* PROBLEM STATEMENT: Your answer must be the full listing, word for word, with no images in it.

* AVAILABLE RECORDS:
* * *

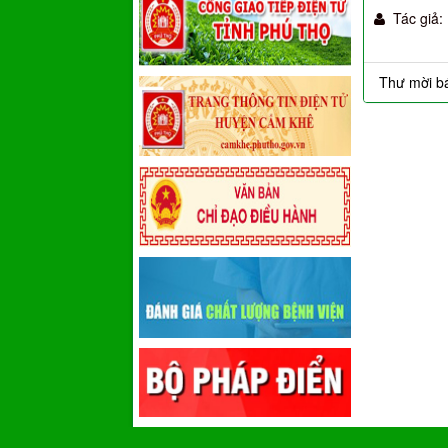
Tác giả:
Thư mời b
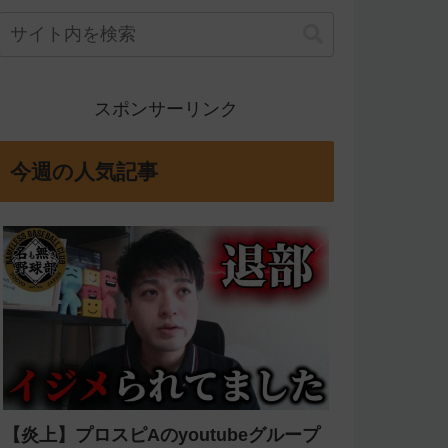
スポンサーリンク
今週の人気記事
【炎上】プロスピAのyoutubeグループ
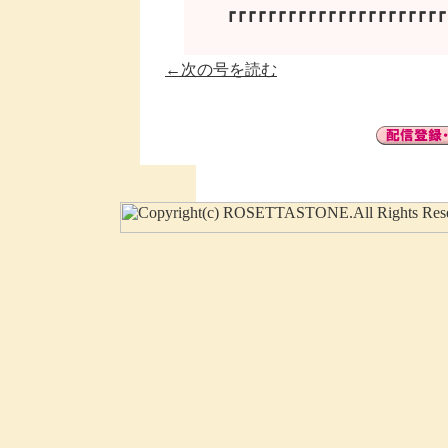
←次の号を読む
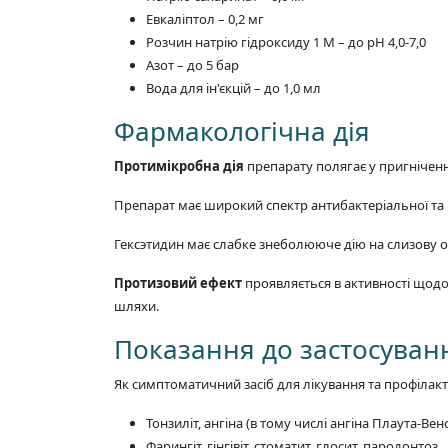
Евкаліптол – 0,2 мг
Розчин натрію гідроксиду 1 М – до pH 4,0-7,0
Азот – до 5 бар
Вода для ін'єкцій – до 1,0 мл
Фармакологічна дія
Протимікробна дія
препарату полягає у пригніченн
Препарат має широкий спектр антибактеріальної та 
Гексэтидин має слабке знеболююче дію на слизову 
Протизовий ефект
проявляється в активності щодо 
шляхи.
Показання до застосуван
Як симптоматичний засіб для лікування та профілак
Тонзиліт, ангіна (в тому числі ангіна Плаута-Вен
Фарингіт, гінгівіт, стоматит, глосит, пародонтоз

* * *

* SOLUTION TO THE PROBLEM:
Tác giả:
Thư mời b
スポンサーリンク
今週の人気記事
【炎上】プロスピAのyoutubeグループ
←次の号を読む
Евкаліптол – 0,2 мг
Розчин натрію гідроксиду 1 М – до pH 4,0-7,0
Азот – до 5 бар
Вода для ін'єкцій – до 1,0 мл
Фармакологічна дія
Протимікробна дія
препарату полягає у пригніченн
Препарат має широкий спектр антибактеріальної та 
Гексэтидин має слабке знеболююче дію на слизову 
Протизовий ефект
проявляється в активності щодо 
шляхи.
Показання до застосуван
Як симптоматичний засіб для лікування та профілак
Тонзиліт, ангіна (в тому числі ангіна Плаута-Вен
Фарингіт, гінгівіт, стоматит, глосит, пародонтоз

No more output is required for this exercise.